My next choice would be Stephen King (a unique choice, I know). I’m not a big fan of horror writing, so I’ve read only a few chapters of his gruesome novels.  However, my favorite series of all time is his seven book series The Dark Tower, which is a sci-fi/western with very little horror elements.  He started the first book of this series when he was in college in the 1970’s and didn’t finish the last book until the 2000’s.  In fact, many of the books he wrote in that time frame have some interaction in his The Dark Tower series.  It is truly a masterpiece of writing.  I mean, I have enough trouble keeping the stories I write consistent over the course of months, much less decades.

Finally, I’d like to sit down with any author of a book on mythology.  I love the old stories of Gods and men and monsters, and so many of them were never written down until someone dedicated themselves to research oral traditions and write them down.  When I think about how long humanity has been telling stories, compared to the amount of time we’ve been writing them down, it makes my head reel.  How many great stories were never written down and are lost forever? The oldest writings we have are around 5,000 years old, written by the Sumerians, but it is thought that humanity itself is 1.8 million years old. Not even 1% of human history is recorded anywhere! A chance to speak with an author who has spent decades dredging up a single story from the past would be fantastic.  How intimately must they tell that tale, and how passionate must they be?


SQF: What one question on this topic do you wish I'd asked that I didn't? And how would you answer it?

TK: I wish you’d asked me: “What do you look for in a publication?”

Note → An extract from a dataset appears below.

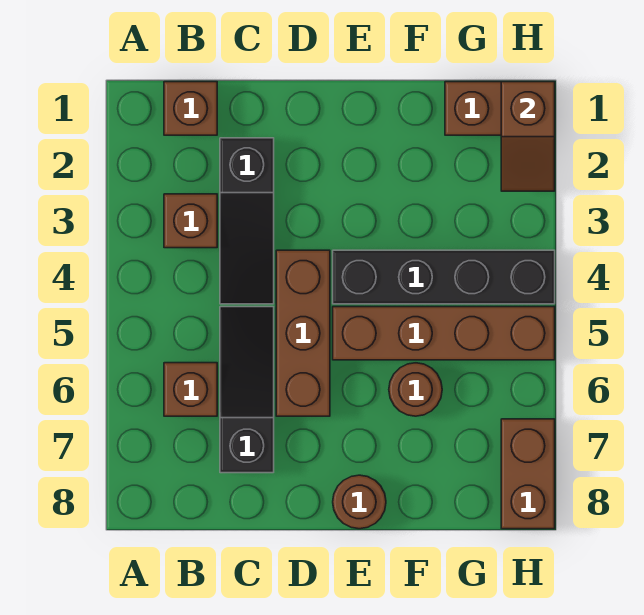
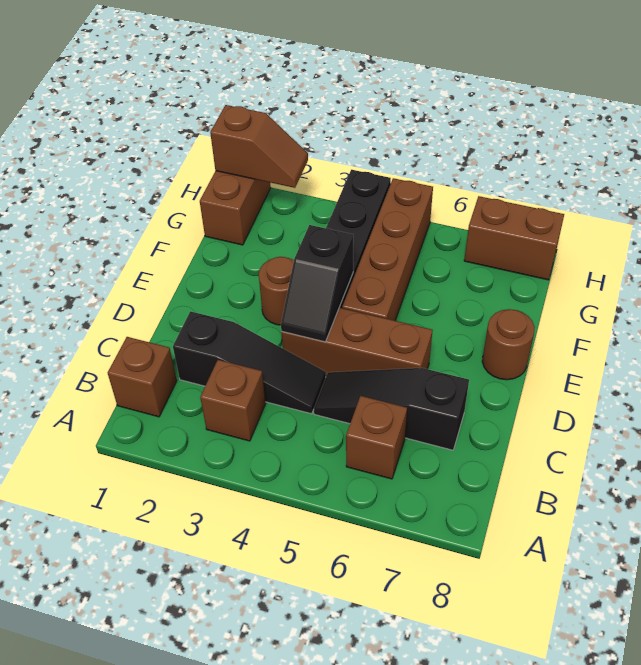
none -> black slope D4:E4 level 2 top E
brown round brick F6 level 1 -> brown round brick E3 level 1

Whether I’m reading, or looking for a place to submit my own writing, I am choosy when it comes to spending my time with a publication.  I look for sites and zines which do not require large fees (in the writing world anything over $20 is exorbitant), while I understand a fee is a good tool to limit submissions to “serious writers only,” it also keeps out serious writers who can’t afford them.
 
Also, I rarely read or submit to themed publications.  Again, I understand the purpose is to appeal to a specific reader audience, but personally, I don’t want to buy a zine or go to a site, and read the same type of story page after page.  As a writer, themed publications often ask you to read their samples and then, if you don’t submit something that sounds just like their samples, you have no chance of getting published.  It limits creativity, and the last thing a writer wants to hear is “It’s good, but, make it more like this one because that’s what I like.” Don’t get me wrong, constructive criticism is a great way to improve writing, but when the only criticism is of personal interest, then the piece of writing is only being criticized subjectively and not objectively.

Finally, I look for publications which support their artists rather than exploit them.  If there are a lot of ads, or more information about the publishing team, and their endeavors, than the artists’, then I avoid engaging with them.  For publishers, marketing is hard, but they shouldn’t succumb to the temptation to market their editorial over their artists.

Thank you, Tomovi. We all appreciate you taking time from your busy schedule to participate in this project.